1) LG Chem’s (OTCPK:LGCLF) rechargeable battery asset depreciated over a six year period which is very conservative. The depreciation cost for 2020 will rise to KRW1.6tn. Capex reached its peak in 2019. From 2021 onwards, EBITDA should surpass capex, helping to lift the discount on the business.
2) Despite concerns over a potential slowdown of the cylindrical battery market, LG Chem is set to enjoy a YoY sales increase of over 30% in 2020 thanks to growing EV and LEV (light electric vehicle) battery orders from Tesla. Its relatively bigger exposure to small batteries vs. EV batteries has been a major discount factor so far but we expect that discount to gradually diminish going forward.
3) Model Y, set to be produced in Tesla’s Chinese factory, shares the same platform with Model 3. Accordingly, we expect LG Chem to receive Model Y-related orders too. According to Reuters, CATL will supply Tesla as well but the timeframe of the deal is from July 2020 to June 2022 and the volume will be decided depending on the battery needs at the time. In the meantime, LT Chem will supply most of the volume required by Tesla.
Europe’s portion of rechargeable battery sales continues to increase, helped by strengthening CO2 regulations in the region. LG Chem stands to benefit from having European OEMs as major clients.
Share price outlook and valuation
The cash flow of the battery business should improve greatly from this year. We estimate the value of rechargeable batteries at KRW34tn, which is reflected into our valuation. Our target EV/EBITDA multiple of 20.3x may look demanding but we expect the valuation burden to decrease as we believe 2020 EBITDA will balloon to KRW2.7tn.

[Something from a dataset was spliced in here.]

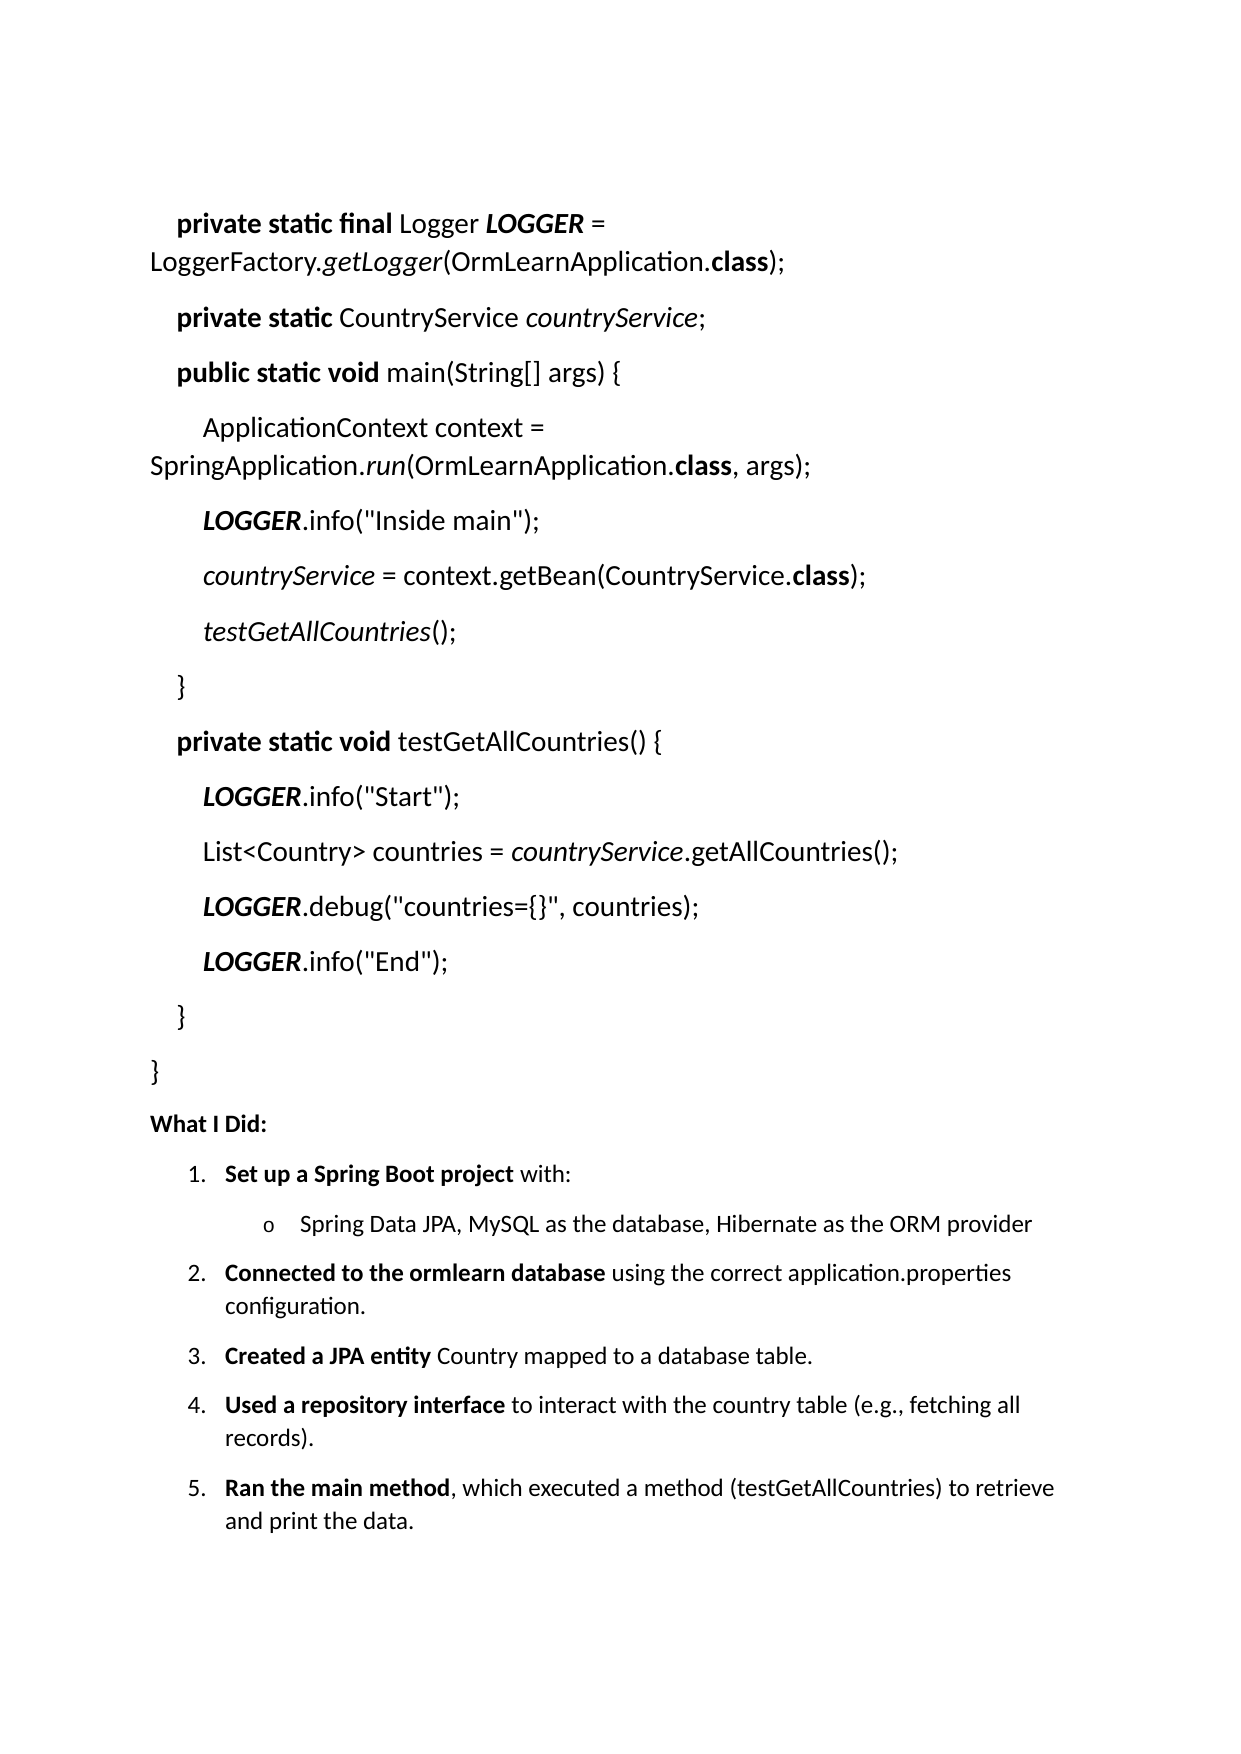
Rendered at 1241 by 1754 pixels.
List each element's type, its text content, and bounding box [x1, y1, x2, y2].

There are doubts about when the Polish plant’s yield will normalize. However, short-term earnings uncertainties provide a great entry point, in our view. LG Chem’s EV battery capacity has grown tenfold in the last four years (from 10.5Gwh in 2016), and the operation of massive capacity is bound to be unstable at an early stage, which will be temporary. Tesla also suffered in ‘production hell’ in 2018 and its shares have rebounded since. We see LG Chem’s share price following a similar path on the road to vehicle electrification and recommend investors take advantage of the current price weakness to position themselves for growth.

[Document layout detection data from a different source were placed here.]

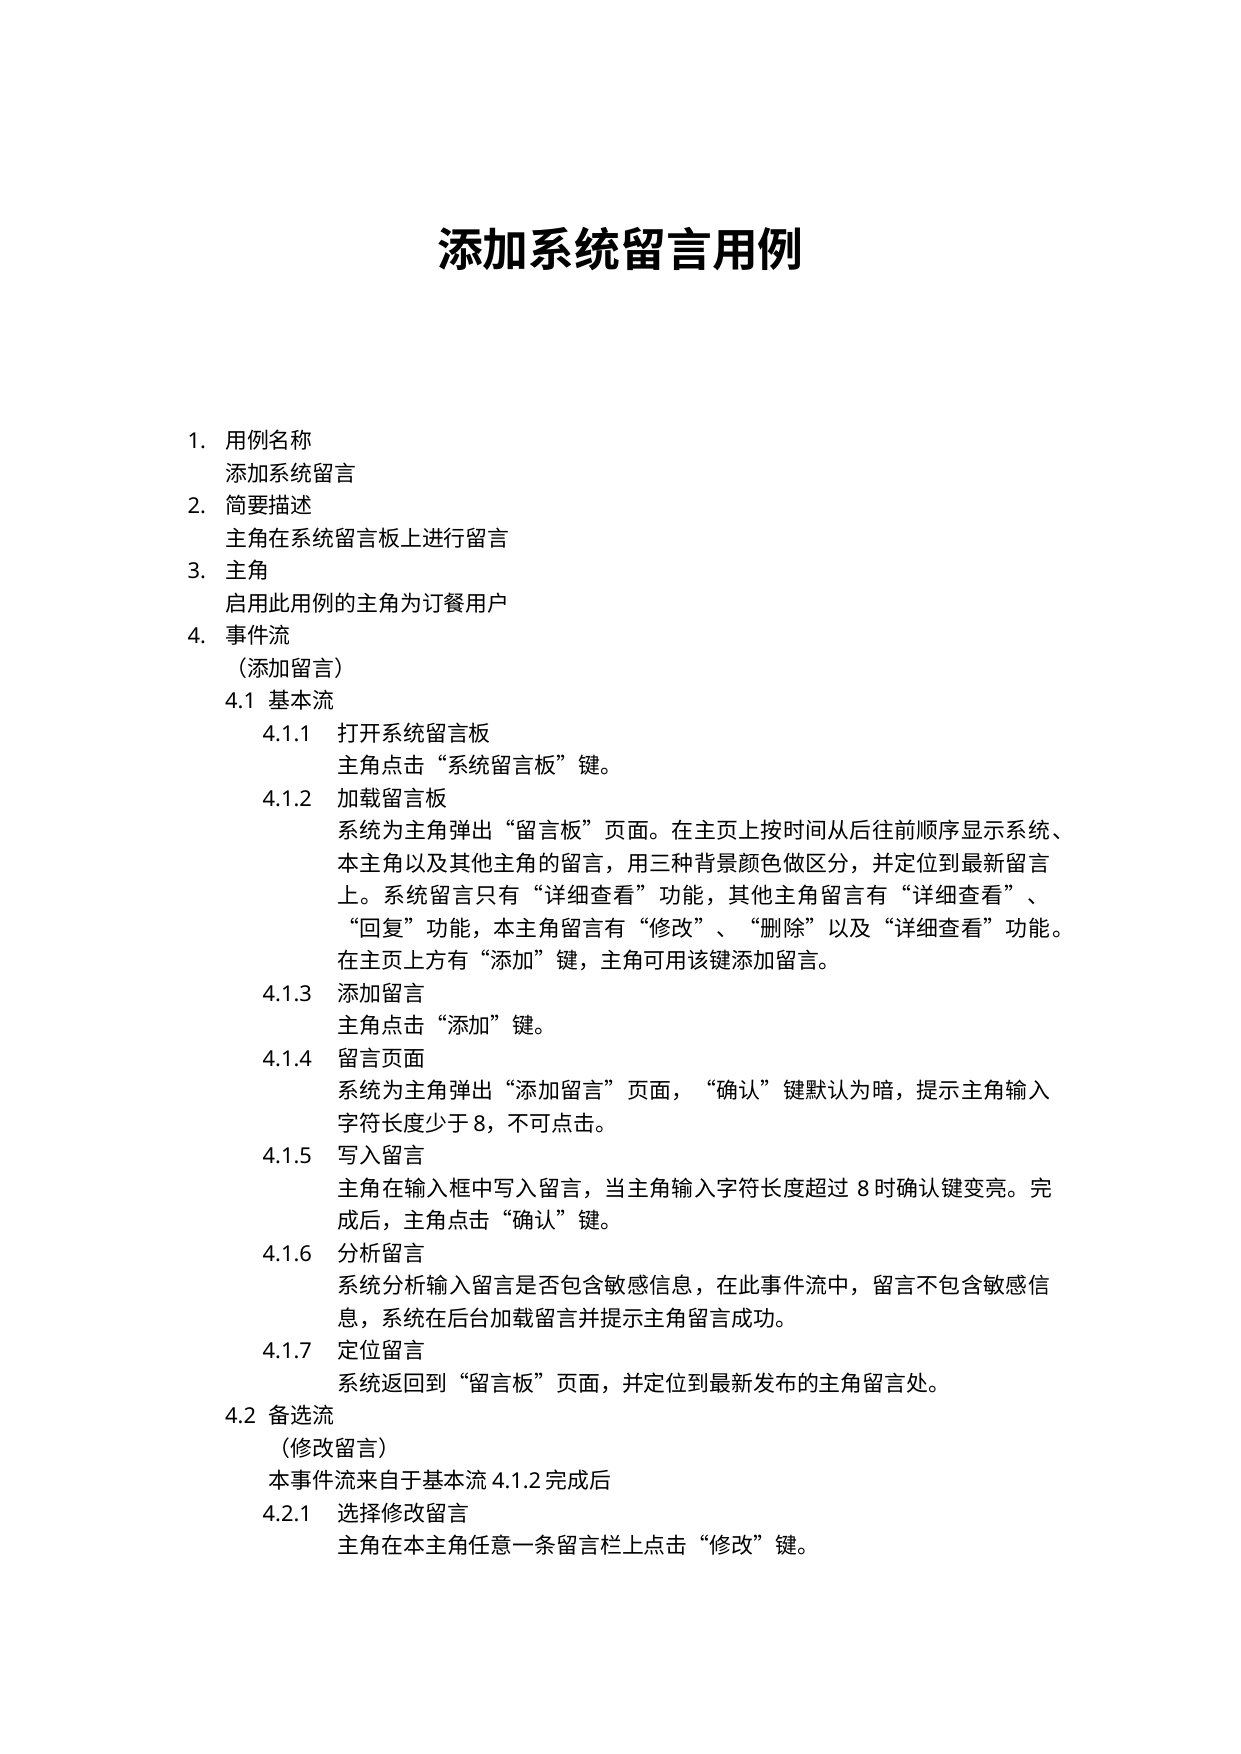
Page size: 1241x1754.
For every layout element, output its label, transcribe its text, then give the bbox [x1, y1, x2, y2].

list 主角点击“系统留言板”键。 [337, 748, 1053, 780]
list 主角 [187, 553, 1053, 585]
list （修改留言） [269, 1430, 1053, 1463]
list 打开系统留言板 [262, 715, 1053, 748]
list 系统返回到“留言板”页面，并定位到最新发布的主角留言处。 [337, 1365, 1053, 1398]
list 分析留言 [262, 1235, 1053, 1268]
list 事件流 [187, 618, 1053, 650]
list 基本流 [225, 683, 1053, 715]
list 主角点击“添加”键。 [337, 1008, 1053, 1040]
list 简要描述 [187, 488, 1053, 520]
list 用例名称 [187, 423, 1053, 455]
list 系统为主角弹出“留言板”页面。在主页上按时间从后往前顺序显示系统、本主角以及其他主角的留言，用三种背景颜色做区分，并定位到最新留言上。系统留言只有“详细查看”功能，其他主角留言有“详细查看”、“回复”功能，本主角留言有“修改”、“删除”以及“详细查看”功能。在主页上方有“添加”键，主角可用该键添加留言。 [337, 813, 1053, 975]
list 选择修改留言 [262, 1495, 1053, 1528]
list 主角在系统留言板上进行留言 [225, 520, 1053, 553]
list 系统分析输入留言是否包含敏感信息，在此事件流中，留言不包含敏感信息，系统在后台加载留言并提示主角留言成功。 [337, 1268, 1053, 1333]
list 系统为主角弹出“添加留言”页面，“确认”键默认为暗，提示主角输入字符长度少于8，不可点击。 [337, 1073, 1053, 1138]
list 写入留言 [262, 1138, 1053, 1170]
list 主角在本主角任意一条留言栏上点击“修改”键。 [337, 1528, 1053, 1560]
list 添加系统留言 [225, 455, 1053, 488]
list 主角在输入框中写入留言，当主角输入字符长度超过8时确认键变亮。完成后，主角点击“确认”键。 [337, 1170, 1053, 1235]
list 启用此用例的主角为订餐用户 [225, 585, 1053, 618]
list 加载留言板 [262, 780, 1053, 813]
list 备选流 [225, 1398, 1053, 1430]
list （添加留言） [225, 650, 1053, 683]
list 留言页面 [262, 1040, 1053, 1073]
list 本事件流来自于基本流4.1.2完成后 [269, 1463, 1053, 1495]
subtitle 添加系统留言用例 [187, 197, 1053, 295]
list 定位留言 [262, 1333, 1053, 1365]
list 添加留言 [262, 975, 1053, 1008]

Disclosure: I/we have no positions in any stocks mentioned, and no plans to initiate any positions within the next 72 hours. I wrote this article myself, and it expresses my own opinions. I am not receiving compensation for it (other than from Seeking Alpha). I have no business relationship with any company whose stock is mentioned in this article.
Additional disclosure: Hyundai Motor Company is a passive shareholder in our bank.